◆ Reading text:
+-------+
The Ghost of Christmas Future
   appears in the Dickens' novel   
A Christmas Carol
Shows Scrooge the demise of Tiny Tim and of himself, leading to Scrooge's reformation.
The Ghost of Christmas Past
   appears in the Dickens' novel   
A Christmas Carol
Shows Scrooge his lonely and difficult childhood and gradual decline into the miser he will become.
The Ghost of Christmas Present
   appears in the Dickens' novel   
A Christmas Carol
Shows Scrooge the joy that Christmas brings, both at the poor household of the Cratchits and at the home of his nephew Fred.
Hamilton Veneering
   appears in the Dickens' novel   
Our Mutual Friend
Hamilton and Anastasia Veneering. High society couple at whose frequent dinner parties the story of John Harmon is discovered. Hamilton buys his way into Parliament and is later bankrupt and the couple flees to France.
+-------+
◆ Your instructions:
Print the Dickens character text word for word, from "The Ghost of Christmas Future" up to and including "his nephew Fred.". Rely on the Dickens character text alone.

◆ Source material:
+-------+
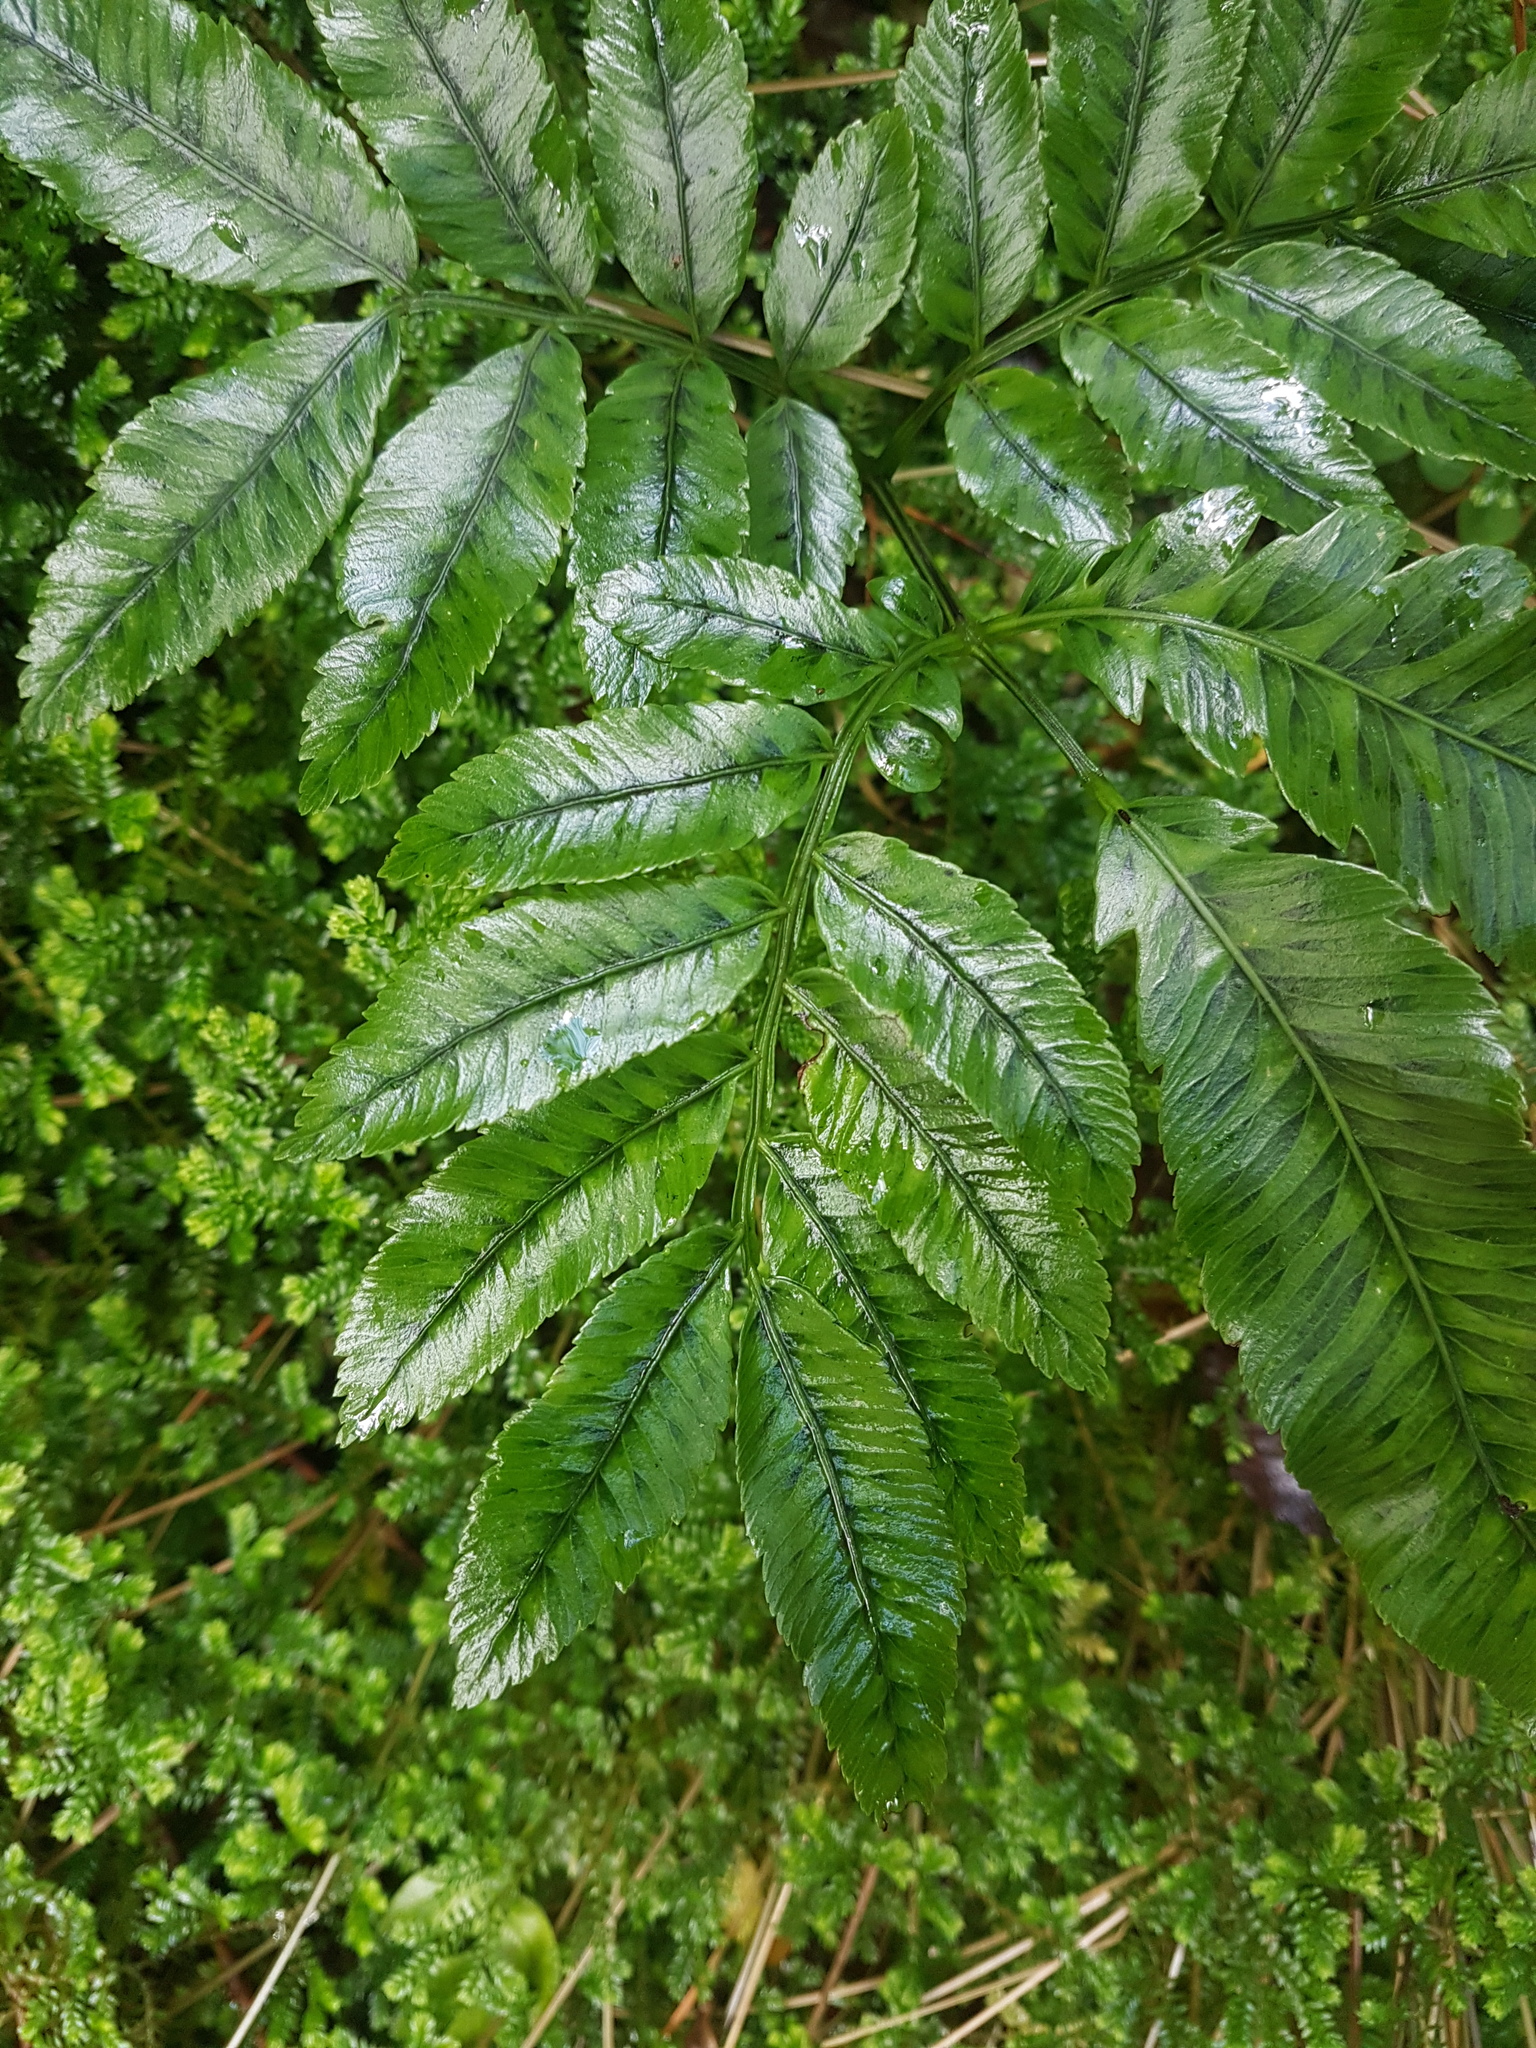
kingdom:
+-------+
◆ Final result:
The Ghost of Christmas Future
   appears in the Dickens' novel   
A Christmas Carol
Shows Scrooge the demise of Tiny Tim and of himself, leading to Scrooge's reformation.
The Ghost of Christmas Past
   appears in the Dickens' novel   
A Christmas Carol
Shows Scrooge his lonely and difficult childhood and gradual decline into the miser he will become.
The Ghost of Christmas Present
   appears in the Dickens' novel   
A Christmas Carol
Shows Scrooge the joy that Christmas brings, both at the poor household of the Cratchits and at the home of his nephew Fred.